Will Ospreay heads into All Elite Wrestling’s Double or Nothing with a lot on the line: a one-on-one with Samoa Joe at Louis Armstrong Stadium in Queens, New York, conversations about reinvention after surgery, and a look back at the figures who shaped his career, including Christopher Daniels and A.J. Styles. This piece follows Ospreay from the kid inspired by a TNA match to the AEW star now juggling alliances with Jon Moxley’s crew and the ghost of United Empire as he prepares for a high-stakes night in Queens and an emotional return to Wembley Stadium.
Ospreay calls this meeting with Samoa Joe a full-circle moment, and he acknowledges how formative a match between A.J. Styles, Samoa Joe, and Christopher Daniels was for him as a 12-year-old. “There was just something about how A.J. moved,” Ospreay said, “I’d never seen anything like that before.” That early spark set a path that brought him through Progress, New Japan, and now a starring role in AEW.
Inside the AEW locker room, Ospreay has watched idols become colleagues: Christopher Daniels moved into a talent role while Samoa Joe stands across the ring as an opponent. The dynamic gets messier with Jon Moxley and the Death Riders courting Ospreay, offering training and a new approach to protect his body as he shifts his style. “The results speak for themself. I can’t argue with them,” Ospreay says of working with The Death Riders and their work on his neck and pacing.
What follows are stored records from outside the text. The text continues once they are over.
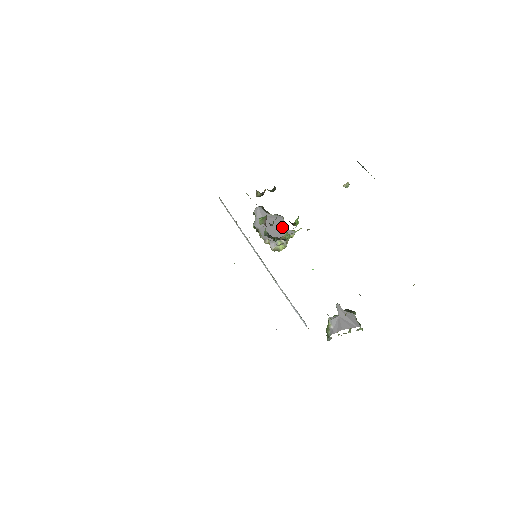
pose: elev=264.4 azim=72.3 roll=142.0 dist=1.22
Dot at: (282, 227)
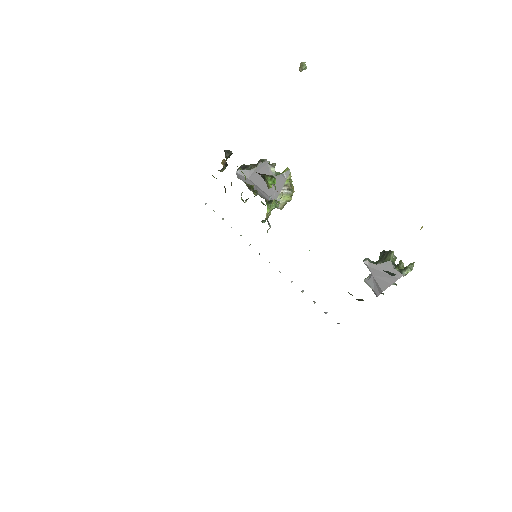
Dot at: occluded
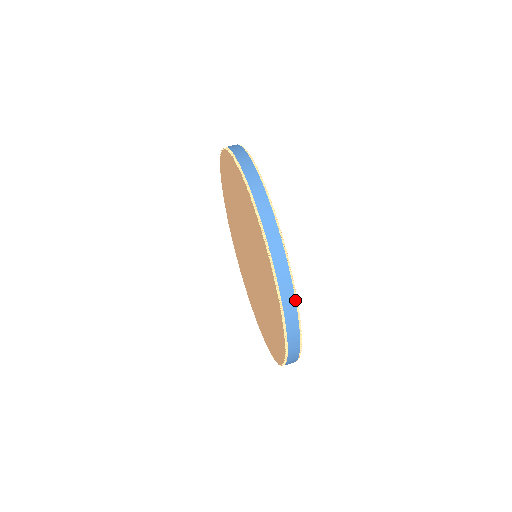
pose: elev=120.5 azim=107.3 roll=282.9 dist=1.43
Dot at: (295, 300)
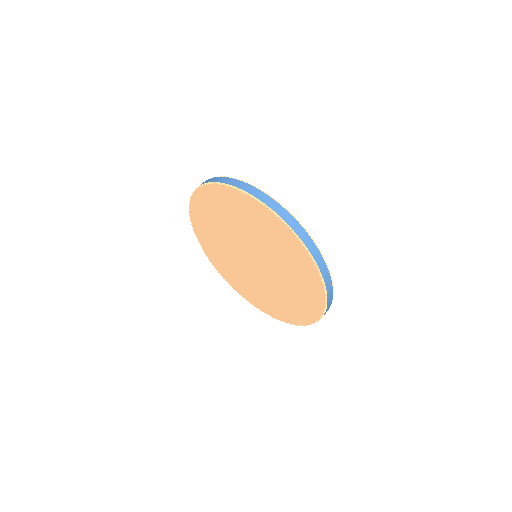
Dot at: (278, 203)
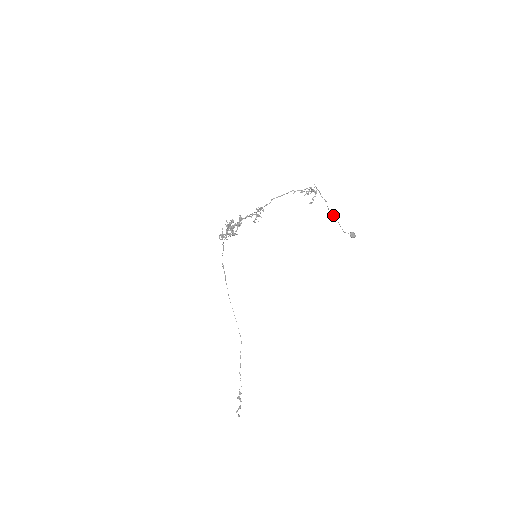
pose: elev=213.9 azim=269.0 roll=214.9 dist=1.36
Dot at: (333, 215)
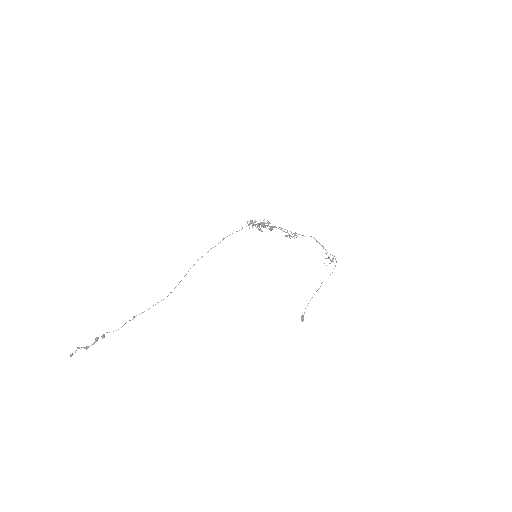
Dot at: occluded
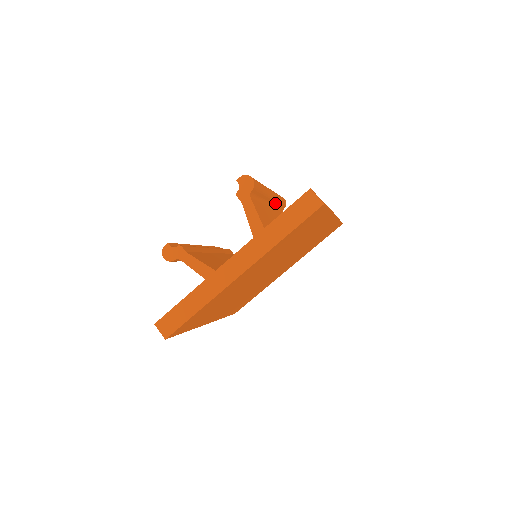
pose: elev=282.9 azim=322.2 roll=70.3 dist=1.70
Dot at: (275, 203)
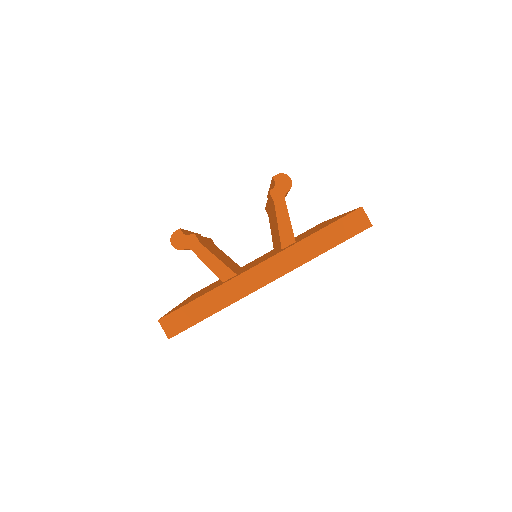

Injuries have forced adaptations. Once celebrated as a top high-flyer, Ospreay admits the body has demanded change: “I need to move a bit slower now,” he says, “but I think it could be a good thing.” He stresses that the decision to train with Moxley wasn’t a dig at Joe but a pragmatic move to plug holes and prolong a career that has already seen neck surgery and persistent back trouble.
There’s an edge to facing a man like Samoa Joe, whose Muscle Buster specifically threatens the neck Ospreay has fought so hard to protect. “It’s a scary drop, yeah. Trying not to really visualize being in that position. Obviously, Joe has the weight advantage, think he has the reach advantage too — so this is going to be a stick and move for me.” That mix of respect and fear colors how Ospreay approaches each exchange in the ring.
Ospreay refuses long-term predictions and treats every match as the only one that matters, mindful a single moment could change everything. Still, he’s openly excited to head back across the Atlantic for AEW All In at Wembley Stadium, a place he compares to childhood dreams of playing football among heroes like David Beckham. “That feeling never goes away,” Ospreay says of stepping into Wembley Stadium, and he remembers the 2024 crowd chanting his mum’s maiden name as one of those career-cementing nights.
He got rolling young, breaking in at 21 with Progress and rising fast through New Japan to win the IWGP Junior Heavyweight title at 25, a path that left him feeling like an innovator before turning 30. Even with that pedigree, Ospreay wakes up feeling the wear: “Sometimes it feels like I’m past my prime, mate. I wake up and my back hurts, I’ve had neck surgery — but honestly, that is one of the greatest honors you can give me.” The tone is both weary and grateful.
Personal connections still matter. Kyle Fletcher and Mark Davis, formerly of United Empire and Ospreay’s housemates in Japan, are now on separate roads with Don Callis in AEW, and Ospreay watches that shift closely. “Kyle and Mark actually lived with me for a year in Japan. We formed a really close bond. Kyle, and I say this through gritted teeth, because I don’t like how he does things — but he’s become one of the best wrestlers in the world. As for Mark, the amount of hard work he’s put in. When Aussie Open broke up, I didn’t know what was going to happen, and he’s just worked so hard to have success with Don Callis.” That history gives their rivalry extra weight.
Looking ahead on the match wish list, Ospreay names a couple of foes he hasn’t properly solved: Anthony Bowens and Kenny Omega top that list. He sees Bowens as a realistic future matchup through the Joe-aligned Opps, and he frames Kenny Omega as the one he wants to settle business with when Omega is fully healthy. “When he’s completely healthy, I want to finish the trilogy.”
- A.J. Styles, for inspiring him with his movement, innovation, and body of work.
- Kazuchika Okada, for the kindness he showed Ospreay in NJPW and his overall ability as a wrestler
- Naomichi Marufuji, for pushing wrestling forward
- Kenny Omega, for being the wrestler Ospreay is always chasing to consider himself the best in the world
Ospreay sits at a strange crossroads: hailed as a generational performer yet navigating the chronic realities of the craft, he’s intent on proving he can be the ace AEW builds around while taking each match as a test of reinvention. Expect him to focus on movement and preservation on Sunday, and to measure success in how he emerges, not just in the win-loss column.
All Elite Wrestling Double or Nothing will air live from Louis Armstrong Stadium in Queens, New York on Sunday, May 24 starting at 8:00 p.m. ET on PPV.